WORK TO BE COMPLETED » Reproduce every one of the following lines without alteration.

EXTRACTED ENTRIES »
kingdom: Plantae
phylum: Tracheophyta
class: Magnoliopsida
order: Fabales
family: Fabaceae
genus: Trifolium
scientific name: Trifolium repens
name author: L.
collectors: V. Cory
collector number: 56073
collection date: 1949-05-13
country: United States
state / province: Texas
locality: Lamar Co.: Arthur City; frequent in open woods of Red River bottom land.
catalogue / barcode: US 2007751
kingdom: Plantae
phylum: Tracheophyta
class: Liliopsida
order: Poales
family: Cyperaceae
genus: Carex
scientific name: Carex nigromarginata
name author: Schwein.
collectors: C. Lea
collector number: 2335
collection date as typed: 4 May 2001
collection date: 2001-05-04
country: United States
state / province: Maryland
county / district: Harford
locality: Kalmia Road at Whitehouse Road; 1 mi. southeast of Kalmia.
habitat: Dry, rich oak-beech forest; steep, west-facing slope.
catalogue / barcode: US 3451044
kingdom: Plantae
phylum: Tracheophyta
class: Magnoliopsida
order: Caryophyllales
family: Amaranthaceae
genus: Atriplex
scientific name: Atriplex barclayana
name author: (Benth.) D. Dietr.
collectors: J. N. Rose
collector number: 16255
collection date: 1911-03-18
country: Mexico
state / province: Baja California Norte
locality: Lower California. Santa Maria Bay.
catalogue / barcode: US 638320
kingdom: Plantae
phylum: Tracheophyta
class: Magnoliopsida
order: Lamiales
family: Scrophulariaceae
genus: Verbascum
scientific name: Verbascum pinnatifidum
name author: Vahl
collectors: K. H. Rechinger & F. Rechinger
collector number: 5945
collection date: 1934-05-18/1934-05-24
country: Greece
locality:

REPLY TO THE EXERCISE »
kingdom: Plantae
phylum: Tracheophyta
class: Magnoliopsida
order: Fabales
family: Fabaceae
genus: Trifolium
scientific name: Trifolium repens
name author: L.
collectors: V. Cory
collector number: 56073
collection date: 1949-05-13
country: United States
state / province: Texas
locality: Lamar Co.: Arthur City; frequent in open woods of Red River bottom land.
catalogue / barcode: US 2007751
kingdom: Plantae
phylum: Tracheophyta
class: Liliopsida
order: Poales
family: Cyperaceae
genus: Carex
scientific name: Carex nigromarginata
name author: Schwein.
collectors: C. Lea
collector number: 2335
collection date as typed: 4 May 2001
collection date: 2001-05-04
country: United States
state / province: Maryland
county / district: Harford
locality: Kalmia Road at Whitehouse Road; 1 mi. southeast of Kalmia.
habitat: Dry, rich oak-beech forest; steep, west-facing slope.
catalogue / barcode: US 3451044
kingdom: Plantae
phylum: Tracheophyta
class: Magnoliopsida
order: Caryophyllales
family: Amaranthaceae
genus: Atriplex
scientific name: Atriplex barclayana
name author: (Benth.) D. Dietr.
collectors: J. N. Rose
collector number: 16255
collection date: 1911-03-18
country: Mexico
state / province: Baja California Norte
locality: Lower California. Santa Maria Bay.
catalogue / barcode: US 638320
kingdom: Plantae
phylum: Tracheophyta
class: Magnoliopsida
order: Lamiales
family: Scrophulariaceae
genus: Verbascum
scientific name: Verbascum pinnatifidum
name author: Vahl
collectors: K. H. Rechinger & F. Rechinger
collector number: 5945
collection date: 1934-05-18/1934-05-24
country: Greece
locality:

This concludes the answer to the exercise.